As much as I’d like to embrace the cliché that SAHMs sit around all day, eating bonbons while watching soap operas, I cannot. It’s much less glamorous. My toddler ensures that I’m only allowed to bathe two or three times a week, and the baby likes to remind me why bathing is overrated by puking down my shirt and eating my hair. On the rare occasion that I open the door for a UPS or FedEx driver, they’re usually greeted with a wild look in my eyes and scary hair. On good days my teeth are brushed.
It ain’t pretty, folks.
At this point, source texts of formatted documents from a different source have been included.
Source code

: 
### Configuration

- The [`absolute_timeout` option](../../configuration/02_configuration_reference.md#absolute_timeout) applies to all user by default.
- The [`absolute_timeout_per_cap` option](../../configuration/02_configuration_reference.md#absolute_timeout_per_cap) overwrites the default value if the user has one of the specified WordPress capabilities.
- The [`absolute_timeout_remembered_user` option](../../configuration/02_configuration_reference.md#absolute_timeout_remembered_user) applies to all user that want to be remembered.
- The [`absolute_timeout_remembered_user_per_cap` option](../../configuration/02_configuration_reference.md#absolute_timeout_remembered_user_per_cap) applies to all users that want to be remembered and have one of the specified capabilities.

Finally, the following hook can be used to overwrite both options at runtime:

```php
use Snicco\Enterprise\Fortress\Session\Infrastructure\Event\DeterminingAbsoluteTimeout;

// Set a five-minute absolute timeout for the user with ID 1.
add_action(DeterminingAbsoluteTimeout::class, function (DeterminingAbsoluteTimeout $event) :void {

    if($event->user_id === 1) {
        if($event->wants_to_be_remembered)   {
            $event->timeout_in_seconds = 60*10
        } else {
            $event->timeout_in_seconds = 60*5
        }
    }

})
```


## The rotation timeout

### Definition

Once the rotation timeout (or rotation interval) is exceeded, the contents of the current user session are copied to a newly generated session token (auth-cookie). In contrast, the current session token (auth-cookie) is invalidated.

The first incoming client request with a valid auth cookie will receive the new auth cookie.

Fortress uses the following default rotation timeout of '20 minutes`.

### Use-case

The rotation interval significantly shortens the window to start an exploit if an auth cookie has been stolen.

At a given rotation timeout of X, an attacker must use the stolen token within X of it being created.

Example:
My desperation for adult human contact often leads me to scroll through Facebook throughout the day — while nursing the baby (which is how a good chunk of my day is spent), attempting rare solo bathroom trips, during naptimes, and when the natives get restless enough to put me on edge. I’m part of a few mommy groups, and we tend to check in with each other throughout the day to ask questions (Does this look infected? What’s for dinner tonight? Should I call poison control?), and talk one another off of emotional ledges when our kids go rogue. While these interactions can be good and helpful, boundaries are necessary. I had blurred the lines and let my boundaries become so lax that they were almost non-existent. A few weeks ago, Mark jokingly made the comment, “I bet you couldn’t go a week without Facebook.” His words stuck in the back of my mind.
Last Sunday afternoon, while mindlessly scrolling along, I came across this Matt Chandler quote: “Find the things that stir your affections for Christ and saturate your life in them, find the things that rob you of that affection and walk away from them.” Those words immediately hit home. I had become dependent on these daily interactions with friends and acquaintances, and had been neglecting things that should be priorities. I allowed my mind to be filled with other voices all day long. While these voices were friendly and encouraging, they weren’t the one voice that mattered most. When the kids did something funny or frustrating, I wasn’t just telling my husband about it, I was telling fifty other women through my Facebook groups. Some things simply need to be cherished in my heart, not splashed about the internet for the grins and giggles of the masses. After reading that quote, I handed my phone to Mark and instructed him to change my Facebook password.
Cool, calm, and collected on the outside, my guts began to inwardly panic.